== Provided passage
Opinion
No. ED 107523
11-19-2019
For Appellants: Julie K. Ostrom, 3500 Magnolia Ave., St. Louis, MO 63118. For Respondents: James M. Kreitler, 455 Maple St., P.O. Box 740, Hillsboro, MO 63050.
For Appellants: Julie K. Ostrom, 3500 Magnolia Ave., St. Louis, MO 63118.
For Respondents: James M. Kreitler, 455 Maple St., P.O. Box 740, Hillsboro, MO 63050.
KURT S. ODENWALD, Judge
Introduction
Christopher and Janet Choate (the "Choates") appeal from the trial court’s judgment establishing a road maintenance agreement in a residential subdivision. The Choates raise two points on appeal. First, the Choates claim that the trial court erred in appointing property owners abutting the road as trustees of the newly formed association for road maintenance (the "Rim Road Association"), because Section 228.369.3 only provides for the appointment of disinterested commissioners. The Choates further allege that the trial court erred by imposing an annual assessment of four hundred dollars on the property owners because the amount was against the weight of the evidence or unsupported by substantial evidence. Because the trial court did not appoint commissioners in the course of establishing the road maintenance plan, Section 228.369.3’s requirement that the commissioners be disinterested does not apply. Because the parties presented evidence at trial regarding the road’s repair and maintenance needs as well as the past and present abilities of the property owners to pay, the trial court’s annual assessment of four hundred dollars was supported by the evidence. Accordingly, we affirm the judgment of the trial court.
All Section and Chapter references are to RSMO (2016), unless otherwise indicated.
Factual and Procedural History
This action concerns a private road ("Rim Road") located in a subdivision in Jefferson County. In November 2017, Gregory J. Evers ("Evers"), on behalf of the Gregory J. Evers Trust, and other property owners (collectively, "Respondents") petitioned to establish a road maintenance agreement for the subdivision to address the poor condition of Rim Road and the impact on ingress and egress. During the pendency of the case, the Choates purchased property abutting Rim Road, while Evers has since sold the trust property. Evers is one of ten respondents; the nineteen parties in the underlying case own real property in the subdivision bordering Rim Road. Prior to trial, Respondents submitted a proposed plan of maintenance, which called for the formation of the Rim Road Association and appointment of initial trustees.
The case proceeded to trial on September 18, 2018. Five property owners, including Evers, Patricia Moore ("Moore"), and Christopher Choate, testified about the poor condition of Rim Road. None of the parties disputed that Rim Road was in a state of disrepair or that a road maintenance plan was needed. Evers and Moore testified regarding the impact of Rim Road’s poor condition on the subdivision as well as concerns about access and safety by emergency and postal services. Moore testified that during the 1970s and 1980s, owners paid an annual assessment of approximately $180.00 to maintain Rim Road. Evers testified about voluntary efforts to establish a road maintenance agreement that never materialized. Various bids to repair the road were submitted into evidence, and Evers further testified that estimates ranged between sixty-five thousand and seventy-five thousand dollars. Another property owner testified regarding the inability of some property owners to pay a large single special assessment, and suggested the payment of smaller amounts to improve the road. Christopher Choate testified about his expertise in road construction and maintenance, some work he did on the road, and the need for fair and knowledgeable management of any association formed for purposes of maintaining Rim Road.
====
Parts of the exercise:
a. Answer these from the court opinion on Rim Road:
(i) What annual assessment did the trial court impose on the property owners?
(ii) On what date did the case proceed to trial?
(iii) According to Evers, what range did the repair estimates fall within?
b. Resume the court opinion on Rim Road after its last sentence, keeping its voice and structure.
== Data entries
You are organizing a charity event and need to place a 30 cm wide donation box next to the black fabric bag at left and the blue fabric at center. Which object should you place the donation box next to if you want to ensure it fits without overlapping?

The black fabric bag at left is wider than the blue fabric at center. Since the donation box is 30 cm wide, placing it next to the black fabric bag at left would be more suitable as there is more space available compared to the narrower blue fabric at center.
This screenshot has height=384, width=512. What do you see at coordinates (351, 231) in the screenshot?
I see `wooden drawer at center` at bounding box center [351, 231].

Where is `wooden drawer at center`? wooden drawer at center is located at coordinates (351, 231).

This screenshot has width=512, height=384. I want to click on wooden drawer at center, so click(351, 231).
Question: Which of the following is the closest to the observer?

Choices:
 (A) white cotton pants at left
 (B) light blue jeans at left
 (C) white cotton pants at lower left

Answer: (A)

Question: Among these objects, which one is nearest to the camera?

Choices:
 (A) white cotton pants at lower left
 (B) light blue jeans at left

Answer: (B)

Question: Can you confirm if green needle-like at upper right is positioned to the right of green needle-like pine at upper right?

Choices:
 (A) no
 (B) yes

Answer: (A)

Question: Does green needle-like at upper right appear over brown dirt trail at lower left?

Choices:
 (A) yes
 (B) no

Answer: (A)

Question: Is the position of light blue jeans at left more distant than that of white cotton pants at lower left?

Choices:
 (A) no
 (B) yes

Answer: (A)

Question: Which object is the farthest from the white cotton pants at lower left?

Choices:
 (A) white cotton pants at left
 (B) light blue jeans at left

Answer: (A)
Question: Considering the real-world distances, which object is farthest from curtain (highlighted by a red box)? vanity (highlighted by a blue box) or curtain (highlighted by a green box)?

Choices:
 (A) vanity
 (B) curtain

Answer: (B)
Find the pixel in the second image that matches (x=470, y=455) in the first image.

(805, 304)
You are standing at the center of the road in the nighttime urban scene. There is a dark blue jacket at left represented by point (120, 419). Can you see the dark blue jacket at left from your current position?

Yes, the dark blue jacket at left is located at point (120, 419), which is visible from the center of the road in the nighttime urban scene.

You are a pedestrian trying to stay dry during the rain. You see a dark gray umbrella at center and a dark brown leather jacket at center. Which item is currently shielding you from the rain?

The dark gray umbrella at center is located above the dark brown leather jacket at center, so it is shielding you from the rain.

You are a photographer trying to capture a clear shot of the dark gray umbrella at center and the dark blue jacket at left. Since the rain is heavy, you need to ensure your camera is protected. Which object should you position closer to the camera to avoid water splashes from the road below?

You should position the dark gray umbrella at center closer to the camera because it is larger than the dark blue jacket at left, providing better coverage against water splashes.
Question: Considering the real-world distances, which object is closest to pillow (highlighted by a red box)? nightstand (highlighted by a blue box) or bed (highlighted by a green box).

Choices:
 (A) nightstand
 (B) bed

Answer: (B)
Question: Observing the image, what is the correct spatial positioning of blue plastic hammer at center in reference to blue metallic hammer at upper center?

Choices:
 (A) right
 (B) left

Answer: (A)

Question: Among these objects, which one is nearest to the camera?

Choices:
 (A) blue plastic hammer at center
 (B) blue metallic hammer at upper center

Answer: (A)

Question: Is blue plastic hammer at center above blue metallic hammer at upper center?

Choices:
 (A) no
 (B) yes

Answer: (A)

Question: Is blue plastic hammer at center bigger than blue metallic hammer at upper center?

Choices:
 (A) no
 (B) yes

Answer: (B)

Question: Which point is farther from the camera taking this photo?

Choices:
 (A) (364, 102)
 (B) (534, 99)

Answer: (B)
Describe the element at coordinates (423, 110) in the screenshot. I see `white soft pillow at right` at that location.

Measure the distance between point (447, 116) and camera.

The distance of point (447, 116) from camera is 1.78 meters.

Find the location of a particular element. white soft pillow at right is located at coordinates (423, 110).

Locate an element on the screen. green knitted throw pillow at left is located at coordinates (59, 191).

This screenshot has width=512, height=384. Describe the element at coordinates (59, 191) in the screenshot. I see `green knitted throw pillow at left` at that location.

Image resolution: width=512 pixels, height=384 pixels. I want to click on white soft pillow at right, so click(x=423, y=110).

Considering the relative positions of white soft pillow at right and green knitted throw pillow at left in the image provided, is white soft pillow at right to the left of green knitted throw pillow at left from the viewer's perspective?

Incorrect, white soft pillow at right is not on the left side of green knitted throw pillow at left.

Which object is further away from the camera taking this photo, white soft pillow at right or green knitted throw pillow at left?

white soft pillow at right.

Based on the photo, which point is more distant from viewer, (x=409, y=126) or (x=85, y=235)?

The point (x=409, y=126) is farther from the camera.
====
Results of the exercise:
a.
(i) Four hundred dollars.
(ii) September 18, 2018.
(iii) Between sixty-five thousand and seventy-five thousand dollars.

b.
The trial court entered judgment granting Evers’s petition to establish a road maintenance plan for Rim Road on December 4, 2018. The trial court’s judgment stated that all property owners were responsible for the maintenance and upkeep of Rim Road, including snow and ice removal, sealing, repair, repaving, and clearing debris. The trial court ordered all property owners to pay an annual assessment of four hundred dollars. The trial court then directed the parties to form the Rim Road Association and appointed three property owners to initially serve as president, secretary, and treasurer, respectively, to be followed thereafter by an election process. Among the initial trustee appointments, the trial court appointed Moore as president and Christopher Choate as treasurer. The Choates now appeal.
Points on Appeal
The Choates raise two points on appeal. In Point One, the Choates contend that the trial court erred in appointing the abutting property owners as trustees of the Rim Road Association because they are not disinterested commissioners as required under Section 228.369. In Point Two, the Choates argue that the trial court erred in requiring all property owners to pay an annual assessment of four hundred dollars because the judgment was against the weight of the evidence or unsupported by substantial evidence in that no evidence was presented to support the assessed amount.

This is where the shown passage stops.